═════ Source text ═════

Had boomers like Lee been thriftier, they would have still been hurt by a shift to 401k accounts from pensions in the 1980s. Thirty-seven percent of the elderly in the U.S. collect pensions, which provide some guaranteed income until they die. Fewer than 10 percent of boomers collect pensions, and that number is quickly shrinking.
Lee thought her finances were improving in 2008 when she was recruited as the business development manager at Parking Co. of America for $70,000 a year, a 25 percent jump over her previous salary. Then the economy tanked. After one year she was laid off, just a few months before her employer filed for bankruptcy.
During the next two years Lee took whatever part-time jobs she could find, including telemarketing from home. She was remarried by then and her spouse's modest income helped cover living expenses. She resisted dipping into her depleted retirement account.
"I sold my silver, but didn't touch my savings, even when the value fell to $35,000, from $80,000, at one point," she said.
Although she found a new job in 2010 as manager of the customer service department at Holo-Krome, a manufacturer of metal fasteners, with an annual salary of $52,000, it lasted only two years. She was laid off again just as her second marriage ended. Lee could no longer afford to cover the costs of her four-bedroom house, which she purchased for $225,000 at the height of the housing bubble. Her health insurance costs rose to more than $400 a month.
She asked her father for a loan to cover the legal costs for her divorce last year. He sent her a check within days.
"She has never complained to me about not having enough money," he said. "But if she needs it, I'll advance it."
Lee, who has repaid the money she borrowed, avoids dwelling on her difficulties during her weekly calls to her dad.
"I know he'll help me if I fall off the ledge, but he taught me to be self-sufficient," she said.
When she told him she'd have to either sell or rent her house in West Hartford, he suggested she move close to his assisted living residence in Sonoma, Calif., where she could rent an apartment for about $1,300 a month.

═════ Data shown ═════

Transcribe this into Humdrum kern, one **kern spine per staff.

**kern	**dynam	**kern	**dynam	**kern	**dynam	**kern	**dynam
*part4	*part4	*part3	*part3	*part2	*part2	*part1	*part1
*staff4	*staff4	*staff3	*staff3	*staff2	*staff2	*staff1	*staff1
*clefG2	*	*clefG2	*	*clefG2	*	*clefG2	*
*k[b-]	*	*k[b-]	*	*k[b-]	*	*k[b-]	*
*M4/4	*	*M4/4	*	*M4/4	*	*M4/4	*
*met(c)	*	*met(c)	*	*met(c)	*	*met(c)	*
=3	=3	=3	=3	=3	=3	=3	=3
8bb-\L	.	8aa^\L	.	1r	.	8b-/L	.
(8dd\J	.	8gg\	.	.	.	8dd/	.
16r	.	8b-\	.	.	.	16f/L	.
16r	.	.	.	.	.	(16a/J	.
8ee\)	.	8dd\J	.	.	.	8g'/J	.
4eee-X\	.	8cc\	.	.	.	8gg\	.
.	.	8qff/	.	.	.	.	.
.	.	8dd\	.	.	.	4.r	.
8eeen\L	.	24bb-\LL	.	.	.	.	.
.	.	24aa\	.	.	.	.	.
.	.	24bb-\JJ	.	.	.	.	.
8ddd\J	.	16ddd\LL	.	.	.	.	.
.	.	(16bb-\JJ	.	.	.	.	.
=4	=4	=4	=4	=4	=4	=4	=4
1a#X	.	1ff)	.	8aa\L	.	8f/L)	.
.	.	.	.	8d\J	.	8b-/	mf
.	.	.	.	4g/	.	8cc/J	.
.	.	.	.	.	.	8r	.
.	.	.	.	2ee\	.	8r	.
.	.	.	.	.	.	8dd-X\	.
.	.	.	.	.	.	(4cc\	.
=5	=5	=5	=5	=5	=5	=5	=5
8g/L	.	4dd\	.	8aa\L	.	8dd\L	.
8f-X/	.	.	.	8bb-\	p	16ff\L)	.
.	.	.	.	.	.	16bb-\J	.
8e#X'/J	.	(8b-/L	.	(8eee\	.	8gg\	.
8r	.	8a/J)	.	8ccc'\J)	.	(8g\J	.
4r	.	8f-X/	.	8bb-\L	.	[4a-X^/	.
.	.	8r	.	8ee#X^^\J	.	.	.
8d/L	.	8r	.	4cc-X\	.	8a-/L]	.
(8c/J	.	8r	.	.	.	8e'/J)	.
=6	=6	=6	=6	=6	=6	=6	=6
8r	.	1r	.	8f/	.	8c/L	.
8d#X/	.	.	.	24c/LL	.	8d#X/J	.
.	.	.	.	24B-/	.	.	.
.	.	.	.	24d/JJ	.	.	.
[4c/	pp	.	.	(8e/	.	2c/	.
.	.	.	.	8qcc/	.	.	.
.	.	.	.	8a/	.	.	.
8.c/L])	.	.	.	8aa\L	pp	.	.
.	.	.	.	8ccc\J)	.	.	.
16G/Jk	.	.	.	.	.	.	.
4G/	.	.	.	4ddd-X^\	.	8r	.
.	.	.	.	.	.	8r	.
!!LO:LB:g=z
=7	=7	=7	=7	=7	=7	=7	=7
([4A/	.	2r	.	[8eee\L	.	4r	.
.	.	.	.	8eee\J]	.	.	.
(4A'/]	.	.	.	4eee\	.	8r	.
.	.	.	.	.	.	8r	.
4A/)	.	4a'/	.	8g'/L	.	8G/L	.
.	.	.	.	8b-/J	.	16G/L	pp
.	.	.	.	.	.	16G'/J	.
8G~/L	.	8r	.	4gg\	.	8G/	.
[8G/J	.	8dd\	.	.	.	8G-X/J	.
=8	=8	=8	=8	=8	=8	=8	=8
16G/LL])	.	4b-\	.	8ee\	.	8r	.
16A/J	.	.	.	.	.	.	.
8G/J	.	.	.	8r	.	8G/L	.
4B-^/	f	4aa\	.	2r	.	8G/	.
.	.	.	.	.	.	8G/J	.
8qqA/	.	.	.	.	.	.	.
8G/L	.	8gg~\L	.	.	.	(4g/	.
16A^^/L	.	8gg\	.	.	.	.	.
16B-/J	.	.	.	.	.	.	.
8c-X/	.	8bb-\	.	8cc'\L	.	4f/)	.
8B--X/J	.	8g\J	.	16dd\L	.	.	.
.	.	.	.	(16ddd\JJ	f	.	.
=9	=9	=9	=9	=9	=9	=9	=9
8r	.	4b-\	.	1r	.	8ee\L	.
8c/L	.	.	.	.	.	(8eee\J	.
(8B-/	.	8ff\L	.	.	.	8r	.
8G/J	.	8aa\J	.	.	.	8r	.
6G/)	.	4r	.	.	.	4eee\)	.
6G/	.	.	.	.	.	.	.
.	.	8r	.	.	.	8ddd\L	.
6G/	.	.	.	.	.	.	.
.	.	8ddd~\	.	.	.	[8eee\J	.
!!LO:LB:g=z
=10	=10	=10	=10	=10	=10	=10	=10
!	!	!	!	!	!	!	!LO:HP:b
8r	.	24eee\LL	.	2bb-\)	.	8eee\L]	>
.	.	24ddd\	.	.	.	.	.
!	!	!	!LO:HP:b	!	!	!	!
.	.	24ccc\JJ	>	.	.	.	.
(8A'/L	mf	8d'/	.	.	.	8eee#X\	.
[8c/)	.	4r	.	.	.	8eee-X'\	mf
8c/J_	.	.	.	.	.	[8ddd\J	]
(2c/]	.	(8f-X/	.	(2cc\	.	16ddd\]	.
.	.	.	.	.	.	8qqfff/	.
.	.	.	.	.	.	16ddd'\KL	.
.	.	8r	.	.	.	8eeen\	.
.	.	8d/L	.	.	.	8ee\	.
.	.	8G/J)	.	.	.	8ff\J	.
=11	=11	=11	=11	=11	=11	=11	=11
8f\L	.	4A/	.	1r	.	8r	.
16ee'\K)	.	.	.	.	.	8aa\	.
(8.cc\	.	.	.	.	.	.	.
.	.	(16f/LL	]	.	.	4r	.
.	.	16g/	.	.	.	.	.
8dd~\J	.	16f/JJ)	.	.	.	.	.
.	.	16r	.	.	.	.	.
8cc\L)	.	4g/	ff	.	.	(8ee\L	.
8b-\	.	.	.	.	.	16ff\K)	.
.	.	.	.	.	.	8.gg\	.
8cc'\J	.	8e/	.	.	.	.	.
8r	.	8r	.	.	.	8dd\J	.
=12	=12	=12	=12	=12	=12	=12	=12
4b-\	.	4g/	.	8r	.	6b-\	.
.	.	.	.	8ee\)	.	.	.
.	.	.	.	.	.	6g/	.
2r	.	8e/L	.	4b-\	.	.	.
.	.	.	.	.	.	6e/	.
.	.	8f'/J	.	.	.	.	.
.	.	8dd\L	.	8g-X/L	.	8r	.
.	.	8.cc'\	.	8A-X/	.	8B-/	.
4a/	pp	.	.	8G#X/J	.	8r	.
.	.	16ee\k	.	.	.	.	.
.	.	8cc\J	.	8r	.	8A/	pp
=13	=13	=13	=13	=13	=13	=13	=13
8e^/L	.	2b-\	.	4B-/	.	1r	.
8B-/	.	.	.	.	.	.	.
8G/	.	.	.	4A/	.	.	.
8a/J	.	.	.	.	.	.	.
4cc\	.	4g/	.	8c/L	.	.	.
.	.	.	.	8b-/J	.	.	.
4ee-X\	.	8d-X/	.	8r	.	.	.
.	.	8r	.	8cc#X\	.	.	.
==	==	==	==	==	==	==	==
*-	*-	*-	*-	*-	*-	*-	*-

═════

- [Exercise A]: Which dollar amounts appear in the article about Lee's finances?
- [Exercise B]: Can you copy the passage of the article about Lee's finances that starts with "During the next" and goes on through "depleted retirement account.", word for word?

- [Right answer A]:
- $70,000
- $35,000
- $80,000
- $52,000
- $225,000
- $400
- $1,300

- [Right answer B]:
During the next two years Lee took whatever part-time jobs she could find, including telemarketing from home. She was remarried by then and her spouse's modest income helped cover living expenses. She resisted dipping into her depleted retirement account.